### Exercise text
========================================

I wish you all could have met John Bennett Shaw. He was a Sherlockian and human being of the finest kind.

These then are my thoughts: I am afraid we are losing some of the fun in and respect for each other’s point of view that John mentioned we should have. We each have our own favourite Sherlock Holmes and his world. I am a traditionalist. My Sherlock Holmes is that of the Canon and of the world of 1887. The actor who portrayed my quintessential Holmes is Peter Cushing in his portrayal of Holmes in the 1968 BBC television series.

I am sure there are others who will disagree with me. I look forward to discussing my beliefs with you whether you are Brett supporters or the new wave of Cumberbatch supporters from the BBC Series “Sherlock” which updates Holmes to modern times. All I ask is that you treat my beliefs with the same respect and courtesy I will treat yours.

Greetings to all my Sherlockian friends and those friends I have not yet met.

Ron Lies “Chips” in Denver

Monograph Review from Ron Lies “Chips”

This kind review of the Society’s first monograph publication was received from our appreciative member Ron Lies “Chips” in Denver. Thank you, “Chips”:

“I received my copy of Coin of the Canonical Realm written by Nicolas Utechin and edited and designed by Dr Joanne Yates. This first monograph by our society is a pleasure to read. It is full of information for each case that I now have at my fingertips. It is a great bargain for what little it costs. I feel there will come a day when you will not be able to obtain a copy and you will be sorry.”

Ron in Denver

From Ron Lies and Sandy Kozinn: An Ode

Our Maven of Miscellanea, Ron Lies “Chips” of Denver, who sends us wonderful tid-bits he finds in his Watsonian and Sherlockian peregrinations, suggested we offer the Ode written by Sandy Kozinn “Roxie”.  Ron writes:

“Buttons, I read this and thought it would be a good piece to put in our blog. I wish you and yours all the best for a blessed and wonderful Christmas and all things great for next year. Please extend all my hopes and wishes for the holiday season to all the members of our Society.”

“Roxie” writes:

“There are always new Sherlockians.  Some of them may actually have never seen this, a toast I presented to a Blue Carbuncle Dinner meeting of The Three Garridebs some years ago. It’s another take on that old question:  What was that stone, anyhow?”

ODE ON THE O.E.D. ON THE CARBUNCLE, or What Was it, Anyhow?

Each year we meet to greet and dine,
Perhaps to sip a glass of wine
In honor of the carbuncle blue.
A carbuncle blue?  It can’t be true!
As I glanced through the O.E.D.
Three definitions popped out at me.
A carbuncle stone, it clearly said,
Was a precious stone of a fiery red.
A carbuncle could be a red facial spot,
An infection or a tumor, but both red hot.
There’s one thing more that it could be:
A small lump of coal, quite black to see.
Such coal in a goose would be quite shocking.
(It really belongs in Moriarty’s stocking.)
But if Mycroft Holmes had sired a child
(And I admit that idea is wild)
And if Sherlock were sad on the day that he sat
For Oscar Meunier — did you get all that? —
And Oscar worked in coal, then that statue or trunk’ll
Turn out to have been a blue carb uncle.
But a statue in black, the size of a bean
In the crop of a goose might never be seen.

========================================

### Exercise goal
Reproduce word for word the part of the Sherlockian text from "A carbuncle could" up to and including "be quite shocking.". The items have no connection to the Sherlockian text.

[Data entries]

========================================

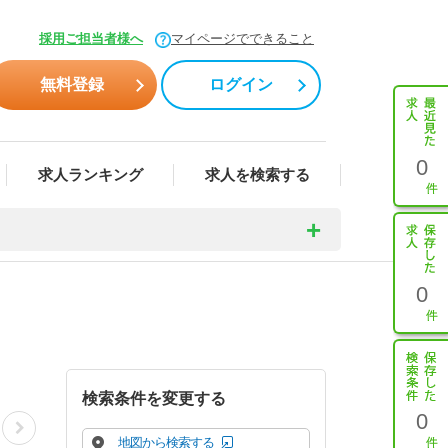
採用ご担当者様へ
マイページでできること
無料登録
ログイン
0
求人ランキング
求人を検索する
0
検索条件を変更する
0
地図から検索する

========================================

### Result for this task
A carbuncle could be a red facial spot,
An infection or a tumor, but both red hot.
There’s one thing more that it could be:
A small lump of coal, quite black to see.
Such coal in a goose would be quite shocking.